— Enunciado —
Transcreva, por favor, todas as linhas da listagem abaixo, do início ao fim, sem nenhuma alteração.

--*--

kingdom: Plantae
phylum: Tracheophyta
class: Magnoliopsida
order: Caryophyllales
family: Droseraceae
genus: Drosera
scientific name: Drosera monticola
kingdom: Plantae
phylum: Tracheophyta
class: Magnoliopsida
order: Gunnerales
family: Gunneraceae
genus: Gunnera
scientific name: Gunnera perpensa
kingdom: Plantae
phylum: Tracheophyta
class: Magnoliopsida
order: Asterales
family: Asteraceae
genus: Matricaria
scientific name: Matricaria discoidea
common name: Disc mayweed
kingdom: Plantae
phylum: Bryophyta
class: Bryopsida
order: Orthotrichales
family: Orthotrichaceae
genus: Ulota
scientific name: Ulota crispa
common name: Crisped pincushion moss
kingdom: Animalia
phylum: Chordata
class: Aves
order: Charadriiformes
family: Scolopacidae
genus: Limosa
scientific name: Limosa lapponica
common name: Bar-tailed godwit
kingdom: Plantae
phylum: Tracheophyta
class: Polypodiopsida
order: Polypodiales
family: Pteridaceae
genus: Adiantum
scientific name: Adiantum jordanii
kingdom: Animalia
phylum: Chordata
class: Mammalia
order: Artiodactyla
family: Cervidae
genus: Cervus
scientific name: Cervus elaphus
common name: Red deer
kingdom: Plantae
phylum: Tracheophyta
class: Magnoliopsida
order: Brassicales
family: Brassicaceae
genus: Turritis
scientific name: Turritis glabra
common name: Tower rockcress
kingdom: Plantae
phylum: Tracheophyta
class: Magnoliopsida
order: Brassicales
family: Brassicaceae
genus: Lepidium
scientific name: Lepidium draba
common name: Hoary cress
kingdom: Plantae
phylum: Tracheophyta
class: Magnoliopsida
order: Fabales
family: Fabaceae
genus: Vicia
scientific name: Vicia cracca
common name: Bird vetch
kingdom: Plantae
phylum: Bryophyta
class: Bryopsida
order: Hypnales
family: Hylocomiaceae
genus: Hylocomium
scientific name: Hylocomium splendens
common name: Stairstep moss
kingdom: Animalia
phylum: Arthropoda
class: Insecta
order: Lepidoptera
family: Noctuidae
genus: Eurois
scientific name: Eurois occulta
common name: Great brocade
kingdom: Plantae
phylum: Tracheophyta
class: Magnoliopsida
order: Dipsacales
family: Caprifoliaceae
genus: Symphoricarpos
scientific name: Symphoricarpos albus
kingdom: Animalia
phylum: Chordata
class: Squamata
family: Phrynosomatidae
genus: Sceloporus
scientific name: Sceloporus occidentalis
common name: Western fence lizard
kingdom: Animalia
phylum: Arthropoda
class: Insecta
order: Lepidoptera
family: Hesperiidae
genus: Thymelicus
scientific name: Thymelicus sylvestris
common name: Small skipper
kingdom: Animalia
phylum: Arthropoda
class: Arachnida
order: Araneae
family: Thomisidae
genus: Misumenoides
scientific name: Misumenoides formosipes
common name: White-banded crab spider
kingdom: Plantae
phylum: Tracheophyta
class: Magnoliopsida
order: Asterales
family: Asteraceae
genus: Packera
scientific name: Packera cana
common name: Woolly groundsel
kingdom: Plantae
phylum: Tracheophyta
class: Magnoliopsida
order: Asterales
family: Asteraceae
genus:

--*--

— Resposta —
kingdom: Plantae
phylum: Tracheophyta
class: Magnoliopsida
order: Caryophyllales
family: Droseraceae
genus: Drosera
scientific name: Drosera monticola
kingdom: Plantae
phylum: Tracheophyta
class: Magnoliopsida
order: Gunnerales
family: Gunneraceae
genus: Gunnera
scientific name: Gunnera perpensa
kingdom: Plantae
phylum: Tracheophyta
class: Magnoliopsida
order: Asterales
family: Asteraceae
genus: Matricaria
scientific name: Matricaria discoidea
common name: Disc mayweed
kingdom: Plantae
phylum: Bryophyta
class: Bryopsida
order: Orthotrichales
family: Orthotrichaceae
genus: Ulota
scientific name: Ulota crispa
common name: Crisped pincushion moss
kingdom: Animalia
phylum: Chordata
class: Aves
order: Charadriiformes
family: Scolopacidae
genus: Limosa
scientific name: Limosa lapponica
common name: Bar-tailed godwit
kingdom: Plantae
phylum: Tracheophyta
class: Polypodiopsida
order: Polypodiales
family: Pteridaceae
genus: Adiantum
scientific name: Adiantum jordanii
kingdom: Animalia
phylum: Chordata
class: Mammalia
order: Artiodactyla
family: Cervidae
genus: Cervus
scientific name: Cervus elaphus
common name: Red deer
kingdom: Plantae
phylum: Tracheophyta
class: Magnoliopsida
order: Brassicales
family: Brassicaceae
genus: Turritis
scientific name: Turritis glabra
common name: Tower rockcress
kingdom: Plantae
phylum: Tracheophyta
class: Magnoliopsida
order: Brassicales
family: Brassicaceae
genus: Lepidium
scientific name: Lepidium draba
common name: Hoary cress
kingdom: Plantae
phylum: Tracheophyta
class: Magnoliopsida
order: Fabales
family: Fabaceae
genus: Vicia
scientific name: Vicia cracca
common name: Bird vetch
kingdom: Plantae
phylum: Bryophyta
class: Bryopsida
order: Hypnales
family: Hylocomiaceae
genus: Hylocomium
scientific name: Hylocomium splendens
common name: Stairstep moss
kingdom: Animalia
phylum: Arthropoda
class: Insecta
order: Lepidoptera
family: Noctuidae
genus: Eurois
scientific name: Eurois occulta
common name: Great brocade
kingdom: Plantae
phylum: Tracheophyta
class: Magnoliopsida
order: Dipsacales
family: Caprifoliaceae
genus: Symphoricarpos
scientific name: Symphoricarpos albus
kingdom: Animalia
phylum: Chordata
class: Squamata
family: Phrynosomatidae
genus: Sceloporus
scientific name: Sceloporus occidentalis
common name: Western fence lizard
kingdom: Animalia
phylum: Arthropoda
class: Insecta
order: Lepidoptera
family: Hesperiidae
genus: Thymelicus
scientific name: Thymelicus sylvestris
common name: Small skipper
kingdom: Animalia
phylum: Arthropoda
class: Arachnida
order: Araneae
family: Thomisidae
genus: Misumenoides
scientific name: Misumenoides formosipes
common name: White-banded crab spider
kingdom: Plantae
phylum: Tracheophyta
class: Magnoliopsida
order: Asterales
family: Asteraceae
genus: Packera
scientific name: Packera cana
common name: Woolly groundsel
kingdom: Plantae
phylum: Tracheophyta
class: Magnoliopsida
order: Asterales
family: Asteraceae
genus:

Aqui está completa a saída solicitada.